Don Franco Piazza, affrontando la tematica della libertà da un punto di vista sociale, afferma che l’uomo è la sua libertà. La struttura personale è un delicato ingranaggio. Ogni soggetto costruisce un suo modello, che può essere interpretato secondo una lettura fenomenologica (ciò che si mostra: corpo, coscienza, coscienza delle relazioni), secondo una lettura simbolica (unire esteriorità, interiorità, senso), secondo una lettura logico-formale (interpretazione razionale dell’uomo nel mondo, con se stesso, con l’altro). Il modello personale si forma declinando la libertà: di (decisione), da (liberazione-sciogliere i vincoli), con (condivisione-società), per (progettualità), maturando la capacità di relazionarsi con le differenze, armonizzandole. La delicatezza di questo compito avviene in un contesto complesso e frammentato, segnato da: 1) Relativismo e multiculturalità (difficoltà di dialogo e di contatto effettivo – tendenza all’isolamento, identità, e alla tutela, autogiustificazione); 2) Equivoco dell’autonomia (atomismo: cura del sé; autoreferenzialità e riduzione della sensibilità comunitaria, sociale e civile, a-nomia: “se tu non vuoi, perché impedire che io possa?”), 3) Asimmetria negli “oneri” (tra chi ha riferimenti, doveri precisi, o obblighi, mutuati da valori di fede o altro … e chi non ne ha, può tutto …)
La libertà, in questo scenario, assume il significato di “non avere regole” e viene intesa come trasgressione, nel senso di andare oltre. Libertà, invece, è anche saper dire no a se stessi con una motivazione e una finalità. Costruire le proprie libertà, senza la responsabilità/cura verso gli altri è rendere la propria libertà una prigione. Significa imprigionare la motivazione e la passione vera della propria scelta.
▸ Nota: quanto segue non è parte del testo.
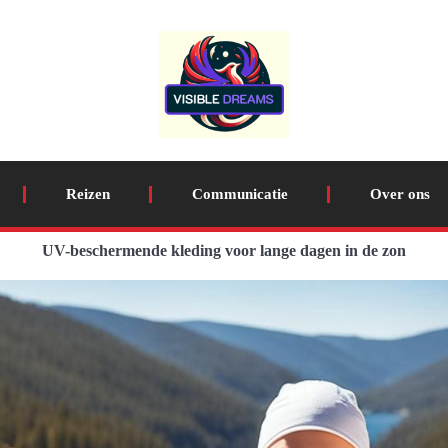
Reizen
Communicatie
Over ons
UV-beschermende kleding voor lange dagen in de zon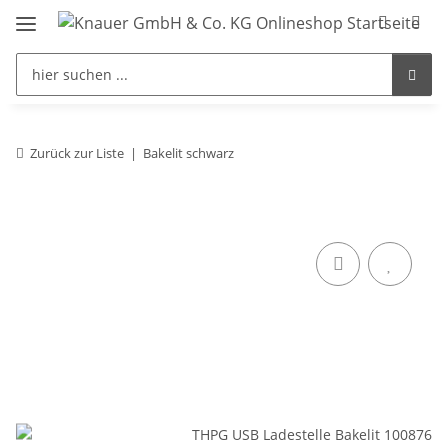
Zurück zur Liste
Bakelit schwarz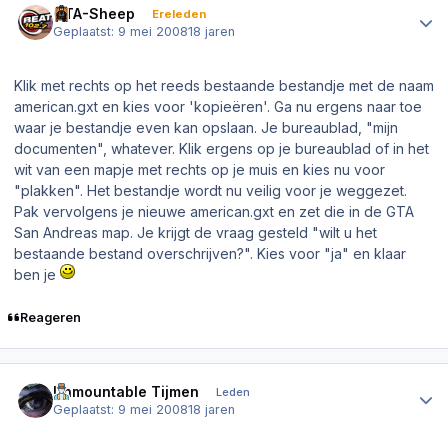
GTA-Sheep
Ereleden
Geplaatst:
9 mei 2008
18 jaren
Klik met rechts op het reeds bestaande bestandje met de naam
american.gxt en kies voor 'kopieëren'. Ga nu ergens naar toe
waar je bestandje even kan opslaan. Je bureaublad, "mijn
documenten", whatever. Klik ergens op je bureaublad of in het
wit van een mapje met rechts op je muis en kies nu voor
"plakken". Het bestandje wordt nu veilig voor je weggezet.
Pak vervolgens je nieuwe american.gxt en zet die in de GTA
San Andreas map. Je krijgt de vraag gesteld "wilt u het
bestaande bestand overschrijven?". Kies voor "ja" en klaar
ben je
Reageren
Author stats
Unmountable Tijmen
Leden
Geplaatst:
9 mei 2008
18 jaren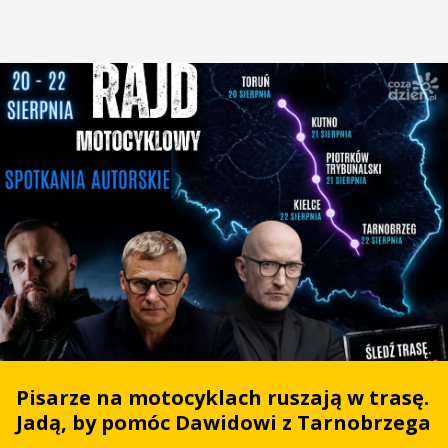
Pisarze na motocyklach ruszają w trasę.
Jadą, by pomóc Dawidowi z Tarnobrzega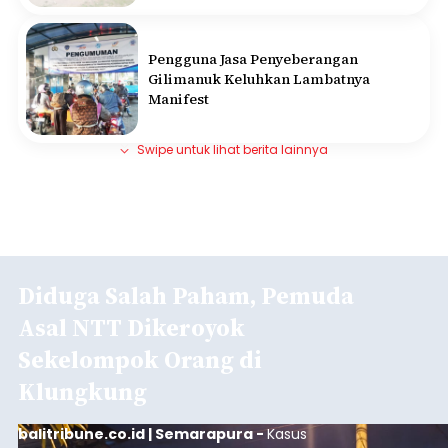
Pengguna Jasa Penyeberangan
Gilimanuk Keluhkan Lambatnya
Manifest
Swipe untuk lihat berita lainnya
Diduga Salah Paham, Pemuda
Asal NTT Dikeroyok
Sekelompok Orang di
Klungkung
balitribune.co.id | Semarapura -
Kasus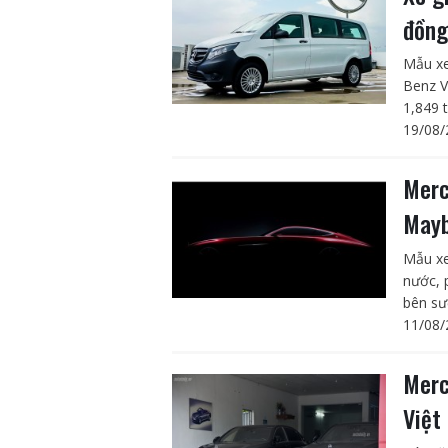
đồng
Mẫu xe
Benz V
1,849 
19/08/
Merc
May
Mẫu xe
nước, 
bên sư
11/08/
Merc
Việ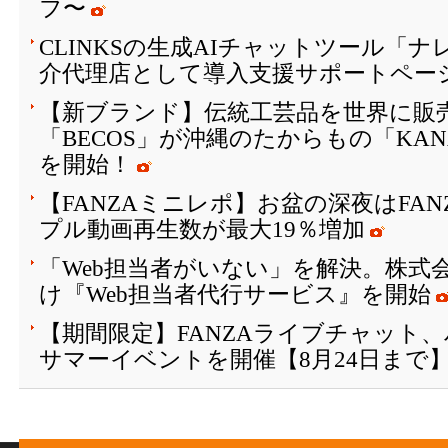
フ〜
CLINKSの生成AIチャットツール「
介代理店として導入支援サポートペー
【新ブランド】伝統工芸品を世界に販
「BECOS」が沖縄のたからもの「KAN
を開始！
【FANZAミニレポ】お盆の深夜はFA
プル動画再生数が最大19％増加
「Web担当者がいない」を解決。株式会
け『Web担当者代行サービス』を開始
【期間限定】FANZAライブチャット
サマーイベントを開催【8月24日まで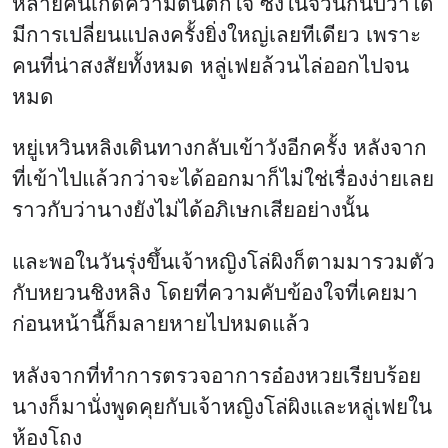
หลายคนเกิดความตื่นตกใจ ซึ่งในจวนก็นับว่าได้
มีการเปลี่ยนแปลงครั้งยิ่งใหญ่เลยทีเดียว เพราะ
คนที่น่าสงสัยทั้งหมด หลู่เฟยล้วนไล่ออกไปจน
หมด
หยู่เหวินหลิงเดินทางกลับเข้าวังอีกครั้ง หลังจาก
ที่เข้าไปแล้วกว่าจะได้ออกมาก็ไม่ใช่เรื่องง่ายเลย
ราวกับว่านางยังไม่ได้อภิเษกเสียอย่างนั้น
และพอในวันรุ่งขึ้นเจ้าหญิงโล่ผิงก็ตามมารวมตัว
กับหยวนชิงหลิง โดยที่ความคับข้องใจที่เคยมา
ก่อนหน้านี้ก็มลายหายไปหมดแล้ว
หลังจากที่ทำการตรวจอาการอ๋องหวยเรียบร้อย
นางก็มานั่งพูดคุยกับเจ้าหญิงโล่ผิงและหลู่เฟยใน
ห้องโถง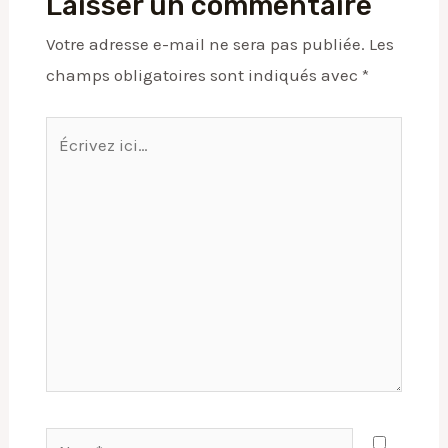
Laisser un commentaire
Votre adresse e-mail ne sera pas publiée.
Les
champs obligatoires sont indiqués avec
*
Écrivez
ici…
Nom*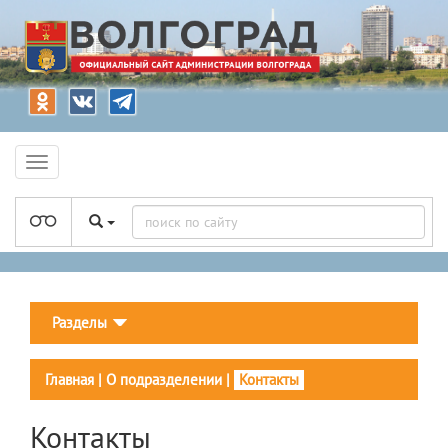
Разделы
Главная
|
О подразделении
|
Контакты
Контакты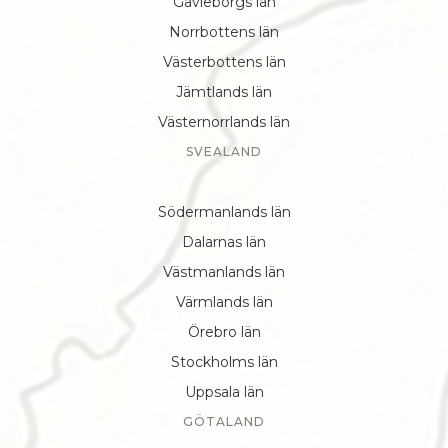
Gävleborgs län
Norrbottens län
Västerbottens län
Jämtlands län
Västernorrlands län
SVEALAND
Södermanlands län
Dalarnas län
Västmanlands län
Värmlands län
Örebro län
Stockholms län
Uppsala län
GÖTALAND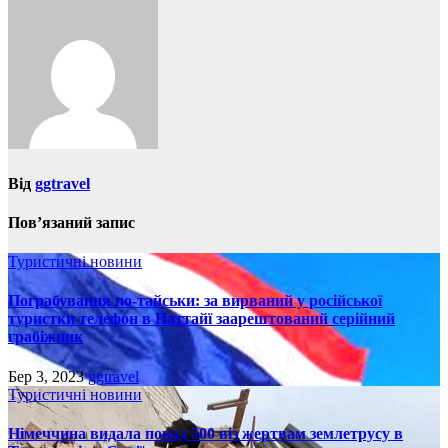
Від
ggtravel
Пов’язаний запис
Туристичні новини
Пограбування по-тайськи: за вирваний у російської
туристки телефон в Паттайї заарештований серійний
грабіжник
Бер 3, 2023
ggtravel
Туристичні новини
Німеччина видала понад 500 віз жертвам землетрусу в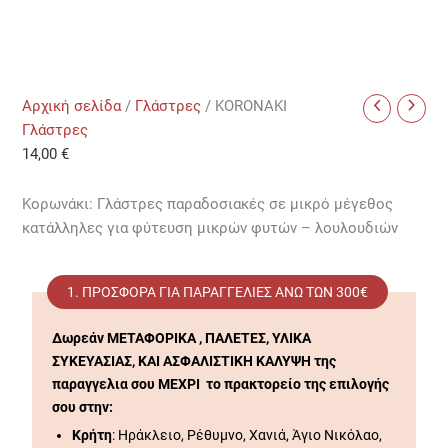
Αρχική σελίδα
/
Γλάστρες
/ KORONAKI
Γλάστρες
14,00
€
Κορωνάκι: Γλάστρες παραδοσιακές σε μικρό μέγεθος
κατάλληλες για φύτευση μικρών φυτών – λουλουδιών
1. ΠΡΟΣΦΟΡΆ ΓΙΑ ΠΑΡΑΓΓΕΛΊΕΣ ΑΝΩ ΤΩΝ 300€
Δωρεάν ΜΕΤΑΦΟΡΙΚΑ , ΠΑΛΕΤΕΣ, ΥΛΙΚΑ
ΣΥΚΕΥΑΣΙΑΣ, ΚΑΙ ΑΣΦΑΛΙΣΤΙΚΗ ΚΑΛΥΨΗ της
παραγγελια σου ΜΕΧΡΙ το πρακτορείο της επιλογής
σου στην:
Κρήτη
: Ηράκλειο, Ρέθυμνο, Χανιά, Άγιο Νικόλαο,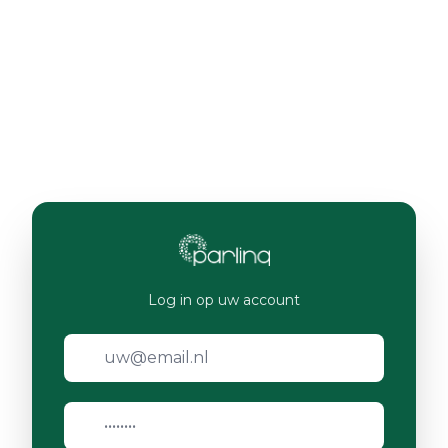
Log in op uw account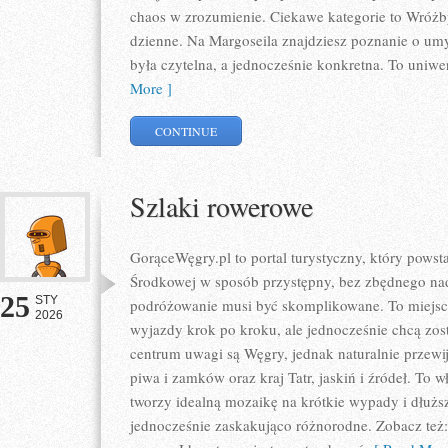
chaos w zrozumienie. Ciekawe kategorie to Wróżby
dzienne. Na Margoseila znajdziesz poznanie o um
była czytelna, a jednocześnie konkretna. To uniwe
More ]
CONTINUE
Szlaki rowerowe
GorąceWęgry.pl to portal turystyczny, który pows
Środkowej w sposób przystępny, bez zbędnego nad
25
STY
podróżowanie musi być skomplikowane. To miejsce
2026
wyjazdy krok po kroku, ale jednocześnie chcą zos
centrum uwagi są Węgry, jednak naturalnie przewija
piwa i zamków oraz kraj Tatr, jaskiń i źródeł. To wł
tworzy idealną mozaikę na krótkie wypady i dłuższe
jednocześnie zaskakująco różnorodne. Zobacz też: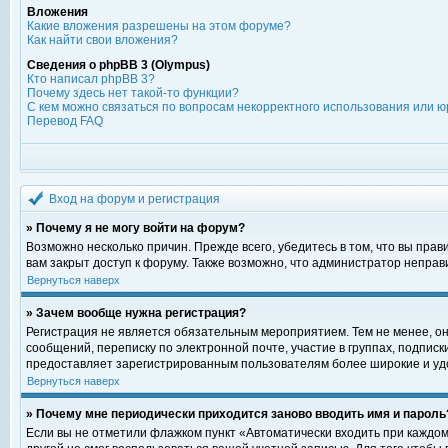
Вложения
Какие вложения разрешены на этом форуме?
Как найти свои вложения?
Сведения о phpBB 3 (Olympus)
Кто написал phpBB 3?
Почему здесь нет такой-то функции?
С кем можно связаться по вопросам некорректного использования или ю
Перевод FAQ
Вход на форум и регистрация
» Почему я не могу войти на форум?
Возможно несколько причин. Прежде всего, убедитесь в том, что вы пра
вам закрыт доступ к форуму. Также возможно, что администратор непра
Вернуться наверх
» Зачем вообще нужна регистрация?
Регистрация не является обязательным мероприятием. Тем не менее, о
сообщений, переписку по электронной почте, участие в группах, подпис
предоставляет зарегистрированным пользователям более широкие и уд
Вернуться наверх
» Почему мне периодически приходится заново вводить имя и пароль
Если вы не отметили флажком пункт «Автоматически входить при каждом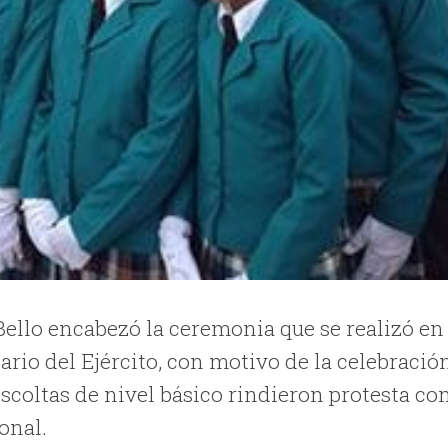
ello encabezó la ceremonia que se realizó en 
io del Ejército, con motivo de la celebració
escoltas de nivel básico rindieron protesta co
onal.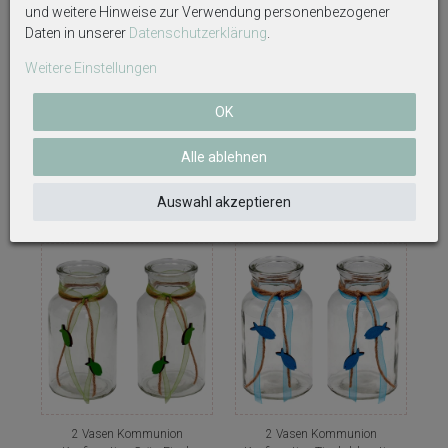
und weitere Hinweise zur Verwendung personenbezogener
Daten in unserer
Daten­schutz­erklärung
.
Weitere Einstellungen
Baum des Lebens Lebensbaum
2x Teelichtglas Kommunion
Holz Natur Kommunion
Konfirmation Tischdeko Petrol
OK
Konfirmation Tischdeko Deko
Fisch Vintage ISAAK
9,59 €
6,59 €
Alle ablehnen
Auswahl akzeptieren
2 Vasen Kommunion
2 Vasen Kommunion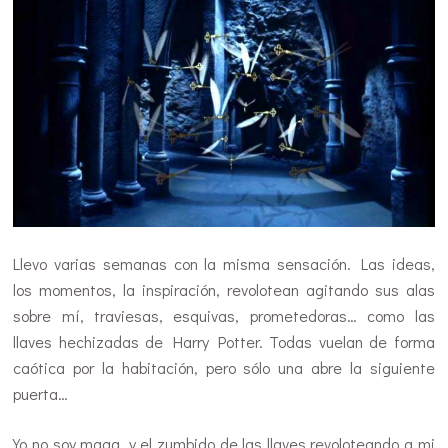
Llevo varias semanas con la misma sensación. Las ideas,
los momentos, la inspiración, revolotean agitando sus alas
sobre mí, traviesas, esquivas, prometedoras… como las
llaves hechizadas de Harry Potter. Todas vuelan de forma
caótica por la habitación, pero sólo una abre la siguiente
puerta…
Yo no soy maga, y el zumbido de las llaves revoloteando a mi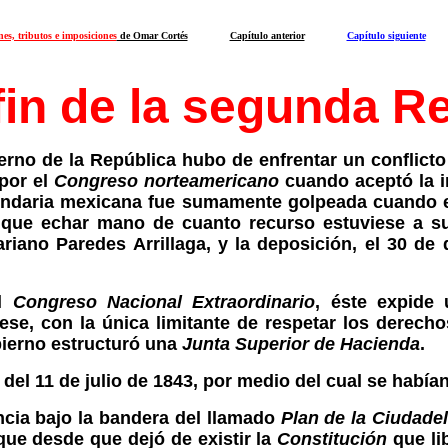
es, tributos e imposiciones
de Omar Cortés
Capítulo anterior
Capítulo siguiente
fin de la segunda Re
erno de la República hubo de enfrentar un conflict
 por el
Congreso norteamericano
cuando aceptó la i
endaria mexicana fue sumamente golpeada cuando el
o que echar mano de cuanto recurso estuviese a s
riano Paredes Arrillaga, y la deposición, el 30 d
el
Congreso Nacional Extraordinario
, éste expide
se, con la única limitante de respetar los derechos
bierno estructuró una
Junta Superior de Hacienda
.
 del 11 de julio de 1843, por medio del cual se habí
ncia bajo la bandera del llamado
Plan de la Ciudade
que desde que dejó de existir la
Constitución
que li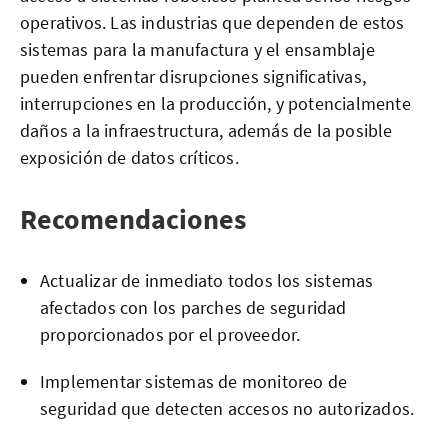
operativos. Las industrias que dependen de estos
sistemas para la manufactura y el ensamblaje
pueden enfrentar disrupciones significativas,
interrupciones en la producción, y potencialmente
daños a la infraestructura, además de la posible
exposición de datos críticos.
Recomendaciones
Actualizar de inmediato todos los sistemas
afectados con los parches de seguridad
proporcionados por el proveedor.
Implementar sistemas de monitoreo de
seguridad que detecten accesos no autorizados.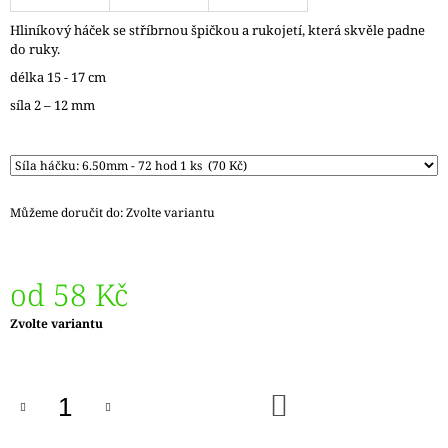
J
Hliníkový háček se stříbrnou špičkou a rukojetí, která skvěle padne
E
do ruky.
M
E
délka 15 - 17 cm
síla 2 – 12 mm
REGIA
PAIRFECT
A&C
GARDEN
09136
280
Můžeme doručit do:
Zvolte variantu
Kč
Původně:
295
Kč
od
58 Kč
Měrná
Zvolte variantu
cena:
DO
KOŠÍKU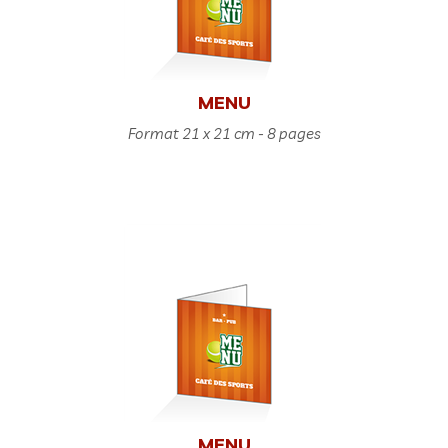
MENU
Format 21 x 21 cm - 8 pages
MENU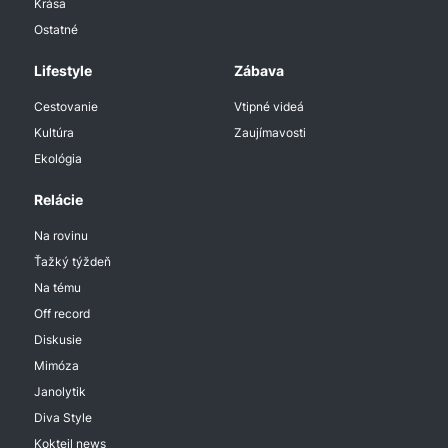
Krása
Ostatné
Lifestyle
Zábava
Cestovanie
Vtipné videá
Kultúra
Zaujímavosti
Ekológia
Relácie
Na rovinu
Ťažký týždeň
Na tému
Off record
Diskusie
Mimóza
Janolytik
Diva Style
Koktejl news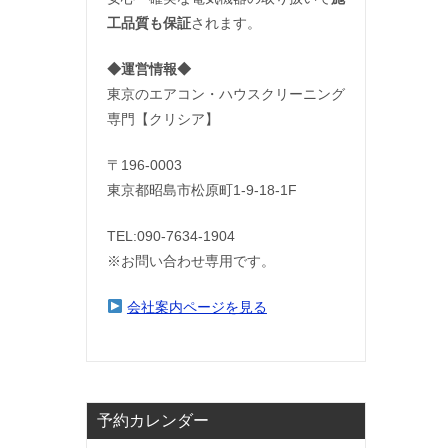
工品質も保証
されます。
◆運営情報◆
東京のエアコン・ハウスクリーニング
専門【クリシア】
〒196-0003
東京都昭島市松原町1-9‐18‐1F
TEL:090-7634-1904
※お問い合わせ専用です。
会社案内ページを見る
予約カレンダー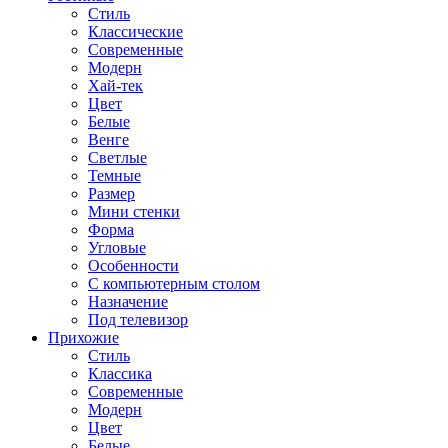
Стиль
Классические
Современные
Модерн
Хай-тек
Цвет
Белые
Венге
Светлые
Темные
Размер
Мини стенки
Форма
Угловые
Особенности
С компьютерным столом
Назначение
Под телевизор
Прихожие
Стиль
Классика
Современные
Модерн
Цвет
Белые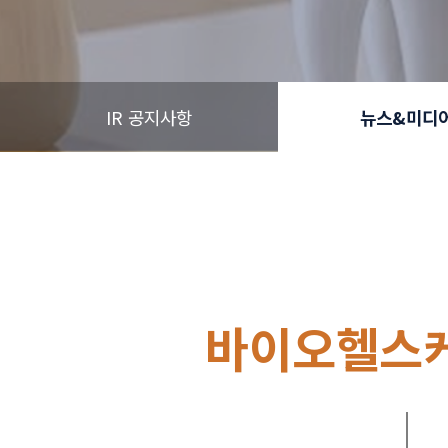
IR 공지사항
뉴스&미디
바이오헬스케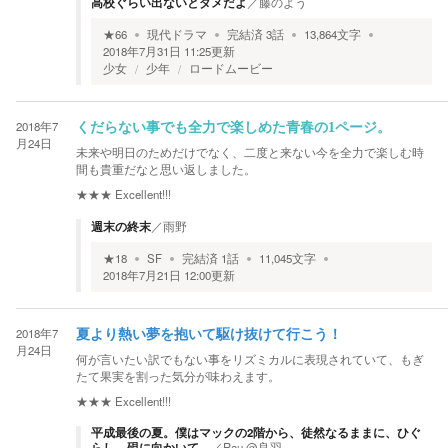
高校ぐらい出ないとダメだよ
／
藤のよう
★
66
現代ドラマ
完結済
3
話
13,864
文字
2018年7月31日 11:25
更新
少女
少年
ロードムービー
2018年7
くだらない事でも全力で楽しめた青春の1ページ。
月24日
未来や明日のためだけでなく、二度と来ない今を全力で楽しむ時
間も貴重だなと思い返しました。
★★★
Excellent!!!
週末の終末
／
雨野
★
18
SF
完結済
1
話
11,045
文字
2018年7月21日 12:00
更新
2018年7
夏より熱い夢を抱いて駆け抜けて行こう！
月24日
何が言いたい訳でもない事をリズミカルに表現されていて、もぎ
たて果実を割った気分が味わえます。
★★★
Excellent!!!
平成最後の夏。僕はマックの2階から、徒然なるままに、ひぐ
らし、硯に向かいて。
／
Rau.@良羽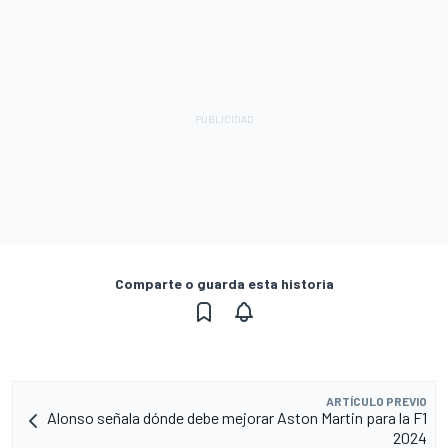
Comparte o guarda esta historia
ARTÍCULO PREVIO
Alonso señala dónde debe mejorar Aston Martin para la F1
2024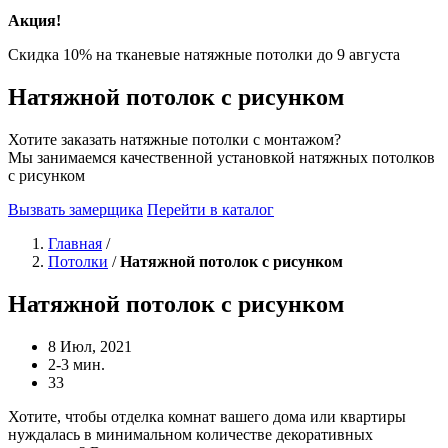
Акция!
Скидка 10% на тканевые натяжные потолки до
9 августа
Натяжной потолок с рисунком
Хотите заказать натяжные потолки с монтажом?
Мы занимаемся качественной установкой натяжных потолков
с рисунком
Вызвать замерщика
Перейти в каталог
Главная
/
Потолки
/
Натяжной потолок с рисунком
Натяжной потолок с рисунком
8 Июл, 2021
2-3 мин.
33
Хотите, чтобы отделка комнат вашего дома или квартиры
нуждалась в минимальном количестве декоративных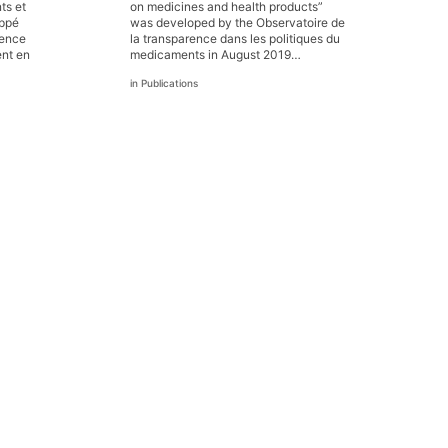
ts et
on medicines and health products”
oppé
was developed by the Observatoire de
rence
la transparence dans les politiques du
ent en
medicaments in August 2019…
Publications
È importante considerare un elemento intermedio di convergenza (H.J.Höhn) che, da un lato, non corrisponde semplicemente alle relazioni dei soggetti convergenti, ma che, dall’altro, diventa una terza realtà che si pone di fronte ai singoli come spazio vitale condiviso che permette di qualificare come affidabile la relazione. Se l’unico valore comune è che tutte le differenze hanno uguale dignità, si perde l’accordo sul bene comune che è alla base delle istituzioni di senso. Si cede al: relativismo dei valori, relativismo dei ruoli, relativismo delle istituzioni. Diviene urgente far crescere a tutti i livelli una rinnovata consapevolezza della realtà intrinsecamente relazionale del nostro essere e quindi del valore decisivo della reciprocità CON gli altri. La libertà orientata (di, da, con, per) porta a realizzare l’auspicio di una vita compiuta (stima di sé: coscienza, consapevolezza, responsabilità), con e per gli altri (sollecitudine: reciprocità, riconoscimento, similitudine), all’interno di istituzioni giuste (appartenenza costitutiva). Tutti hanno la responsabilità simmetrica (agire con) e asimmetrica (diversità di ruolo e di funzione)
in senso verticale e orizzontale di aver cura del “mondo in cui si è immessi”.
Per emergere dall’essere folla solitaria, in bilico tra illusione autonomistica e desiderio di affermazione di sé, occorre maturare un retto e vigoroso ideale, con intelligenza e capacità critica. Ciò vuol dire formarsi ad una lineare aderenza agli essenziali ed immutabili principi della libertà e della responsabilità e in pari tempo al senso storico … alla capacità di cogliere il modo nel quale applicare quei principi nel proprio tempo.
Don Franco Piazza conclude con M. De Unamuno, ricordando che:
- “La tua vita è, davanti alla tua coscienza, scopri te stesso nel tuo agire” (71);
- “Che non t’importi il numero di quelli che ti circondano. L’efficacia del tuo agire guadagnerà in intensità quel che perde in estensione” (75);
- “Vivi con gli altri, senza volerti distinguere, perché ogni esaltazione della singolarità esteriore, anziché preservarla, soffoca quella interiore”(77).